**Required work**
Repeat these records exactly, pictures excluded.

**Data shown**
◇ ◇ ◇ ◇

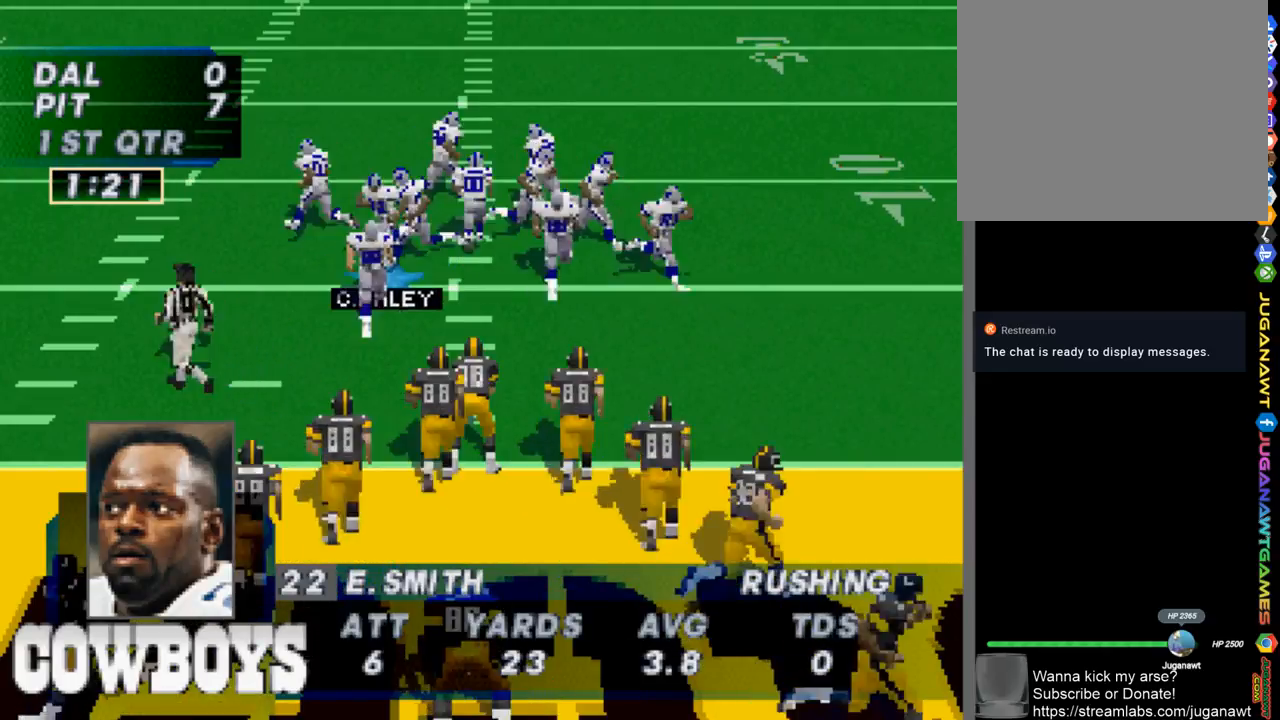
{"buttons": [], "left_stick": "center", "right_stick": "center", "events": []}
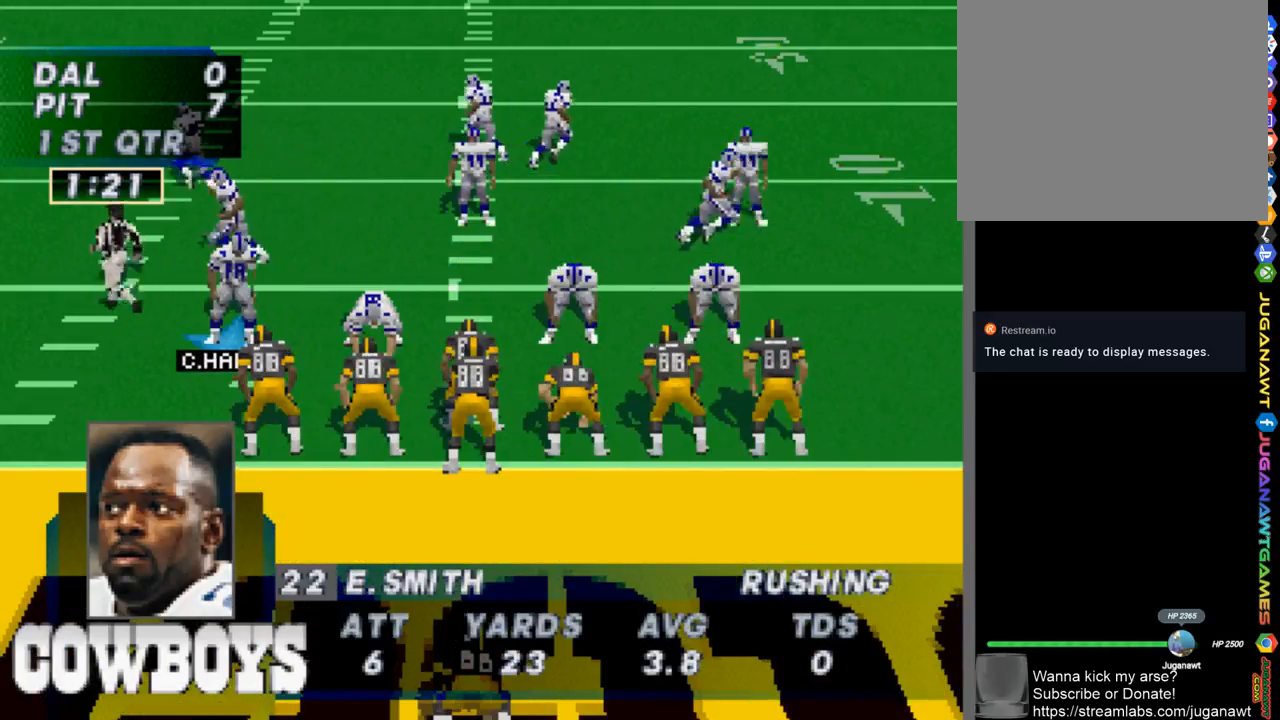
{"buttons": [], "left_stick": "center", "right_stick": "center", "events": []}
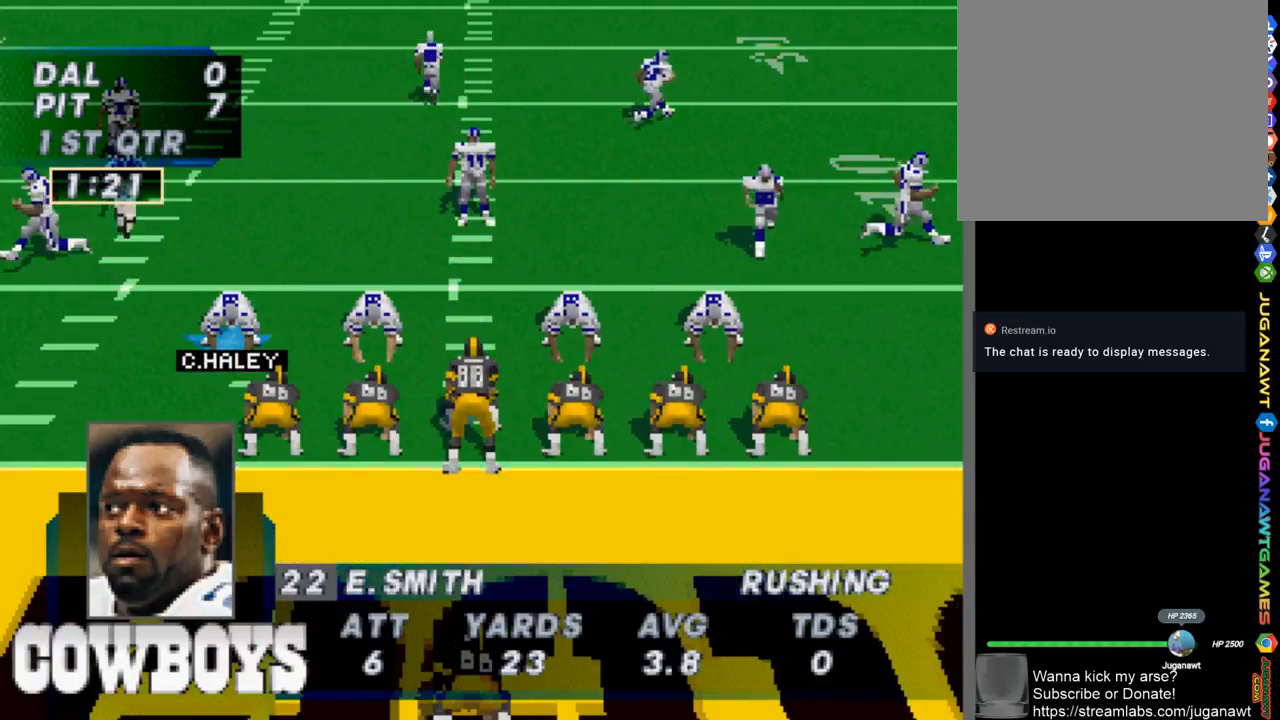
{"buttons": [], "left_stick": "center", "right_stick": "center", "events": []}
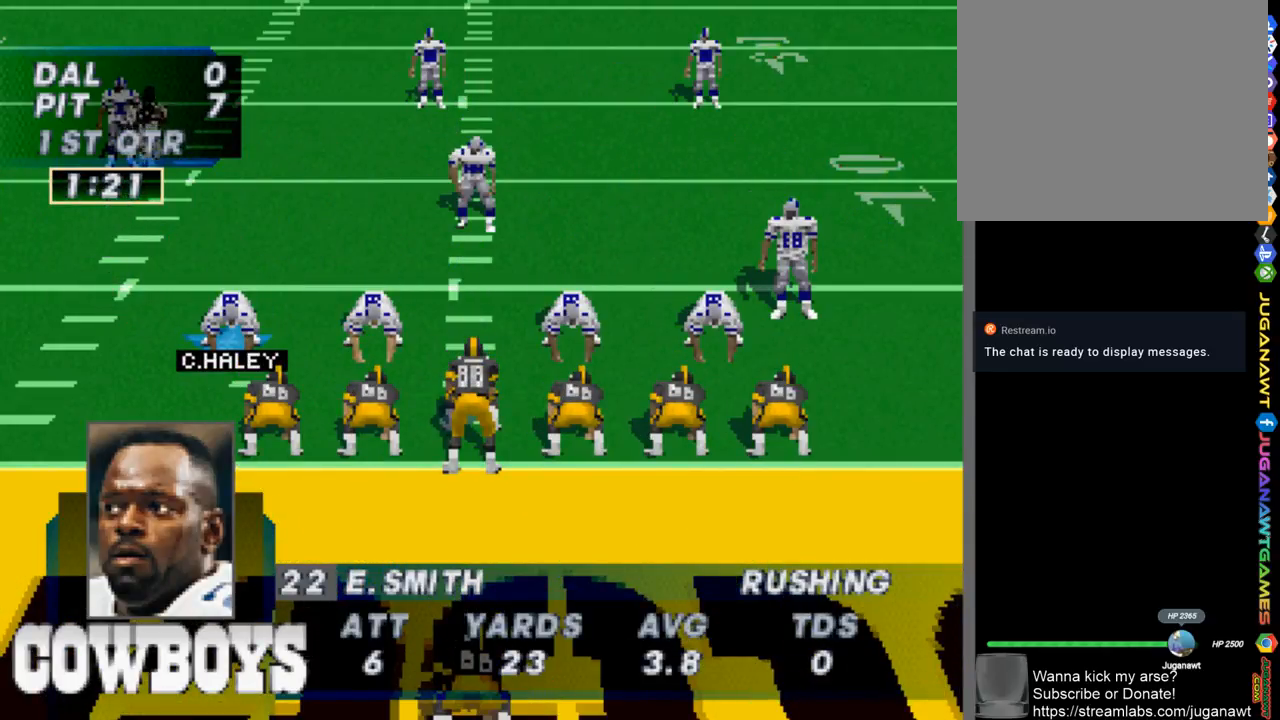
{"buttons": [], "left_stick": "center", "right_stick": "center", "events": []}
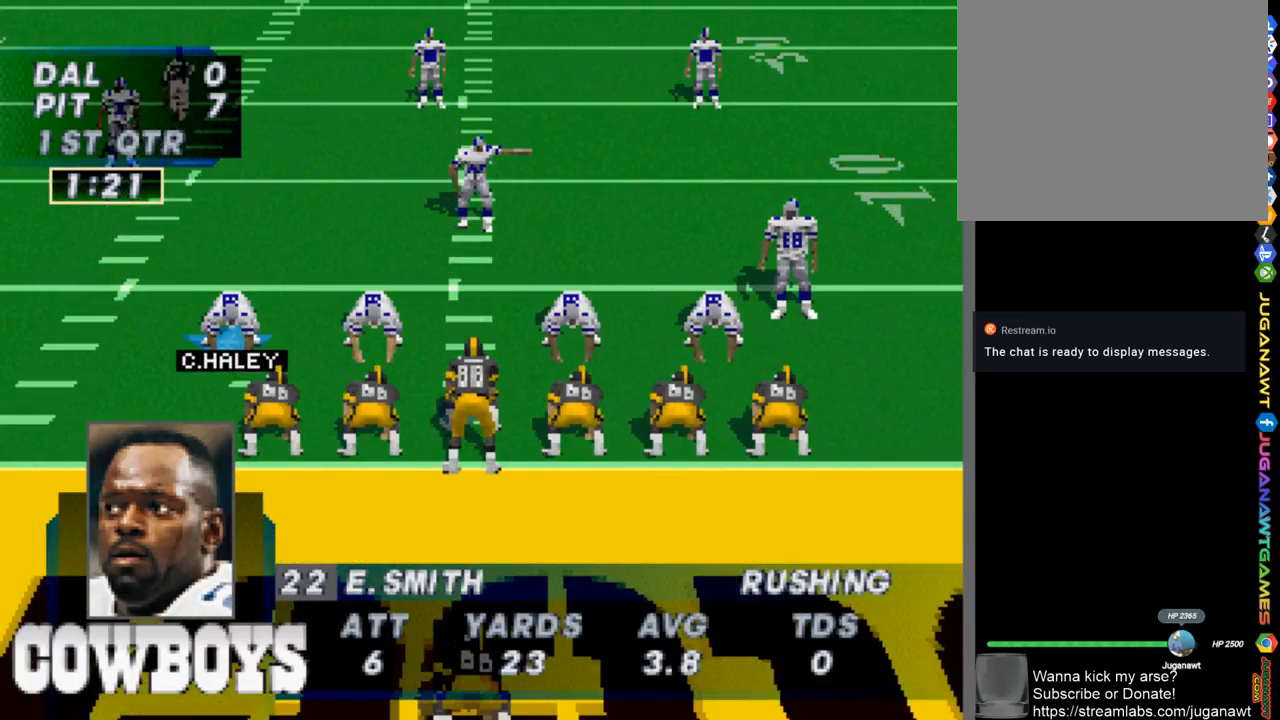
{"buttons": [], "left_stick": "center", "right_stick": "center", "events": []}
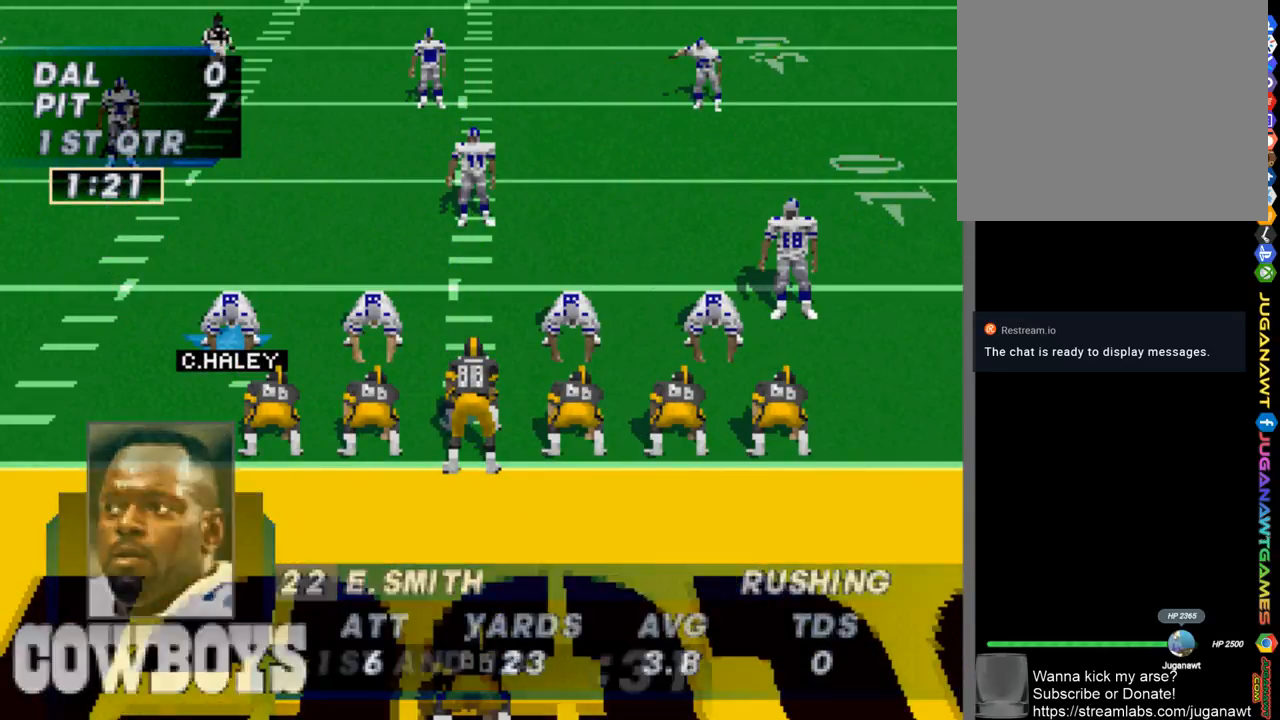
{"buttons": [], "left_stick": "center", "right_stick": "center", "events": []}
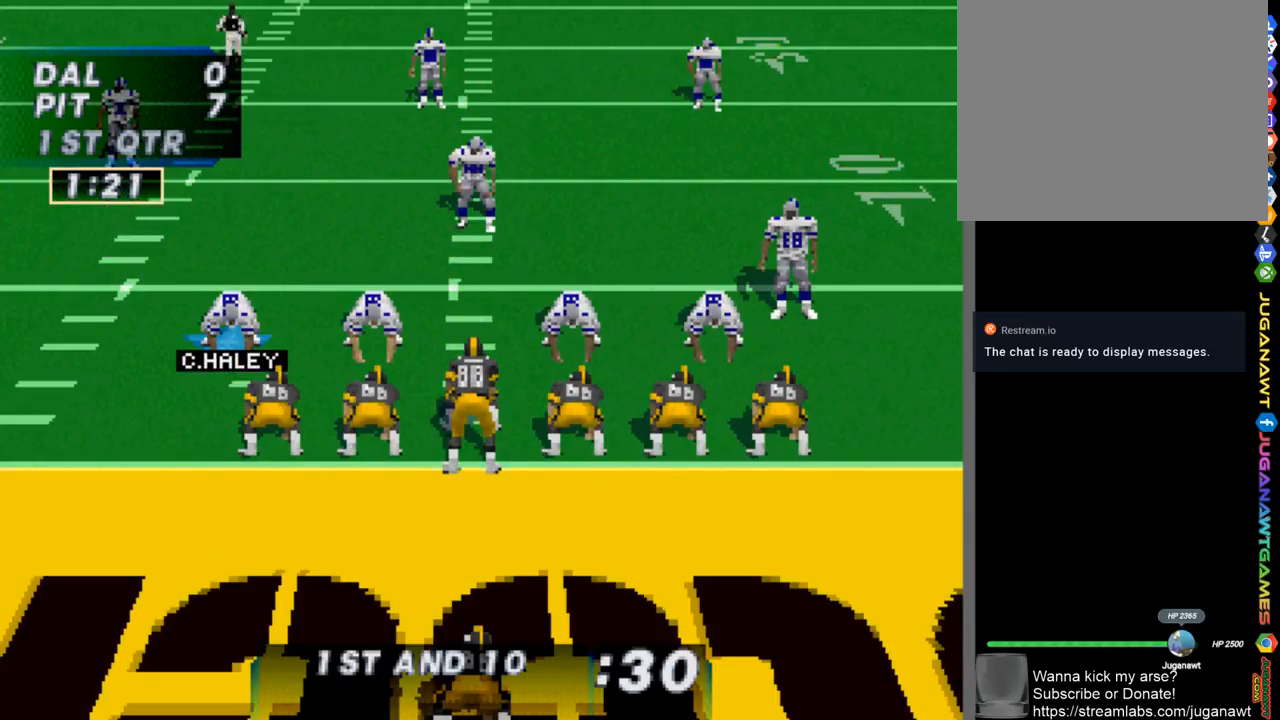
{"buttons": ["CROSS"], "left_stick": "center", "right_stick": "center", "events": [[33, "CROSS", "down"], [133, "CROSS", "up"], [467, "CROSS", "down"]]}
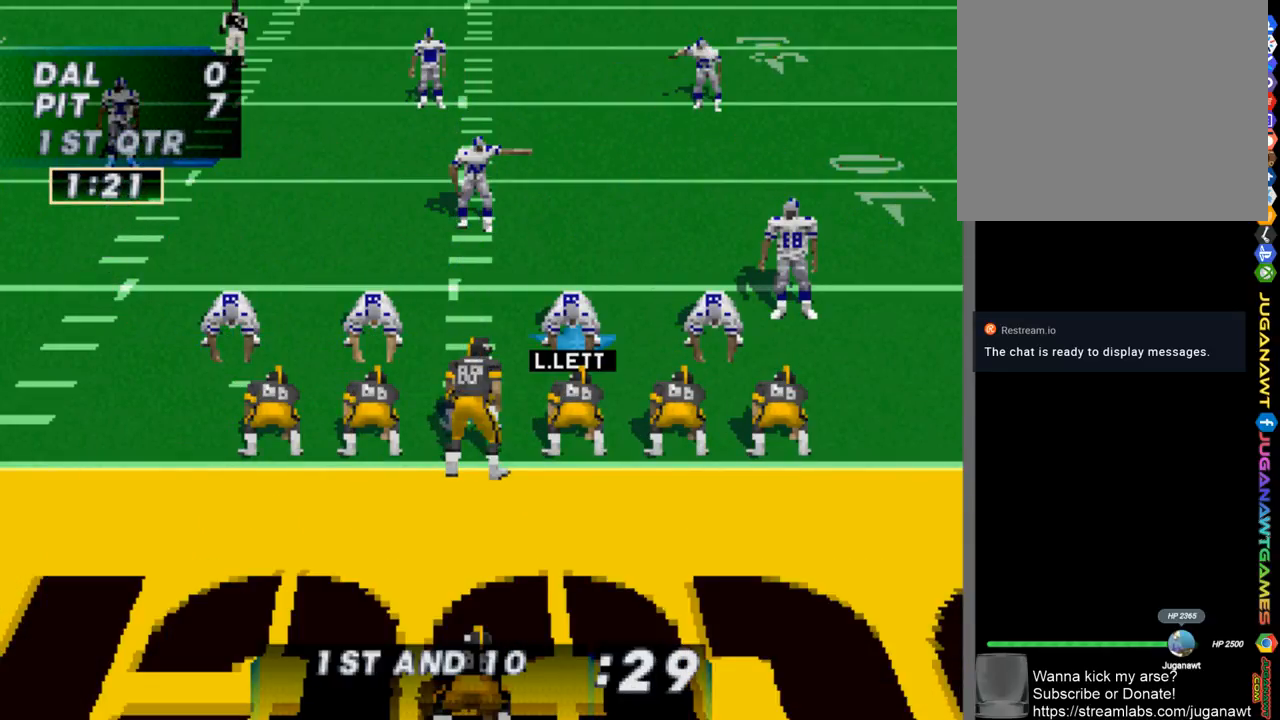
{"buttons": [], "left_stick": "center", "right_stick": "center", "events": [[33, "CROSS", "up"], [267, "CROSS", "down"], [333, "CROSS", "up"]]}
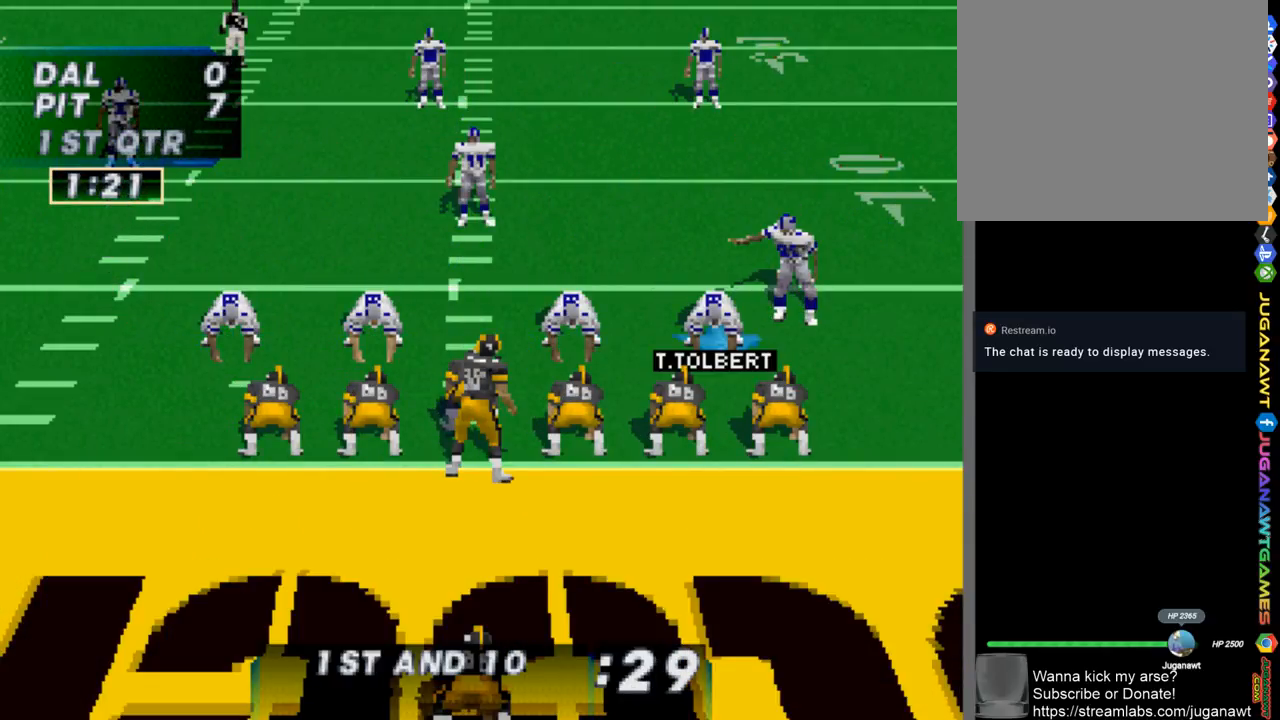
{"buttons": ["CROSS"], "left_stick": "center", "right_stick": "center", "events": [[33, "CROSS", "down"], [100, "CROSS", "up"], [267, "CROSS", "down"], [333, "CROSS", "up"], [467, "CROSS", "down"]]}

◇ ◇ ◇ ◇

**Your solution**
{"buttons": [], "left_stick": "center", "right_stick": "center", "events": []}
{"buttons": [], "left_stick": "center", "right_stick": "center", "events": []}
{"buttons": [], "left_stick": "center", "right_stick": "center", "events": []}
{"buttons": [], "left_stick": "center", "right_stick": "center", "events": []}
{"buttons": [], "left_stick": "center", "right_stick": "center", "events": []}
{"buttons": [], "left_stick": "center", "right_stick": "center", "events": []}
{"buttons": ["CROSS"], "left_stick": "center", "right_stick": "center", "events": [[33, "CROSS", "down"], [133, "CROSS", "up"], [467, "CROSS", "down"]]}
{"buttons": [], "left_stick": "center", "right_stick": "center", "events": [[33, "CROSS", "up"], [267, "CROSS", "down"], [333, "CROSS", "up"]]}
{"buttons": ["CROSS"], "left_stick": "center", "right_stick": "center", "events": [[33, "CROSS", "down"], [100, "CROSS", "up"], [267, "CROSS", "down"], [333, "CROSS", "up"], [467, "CROSS", "down"]]}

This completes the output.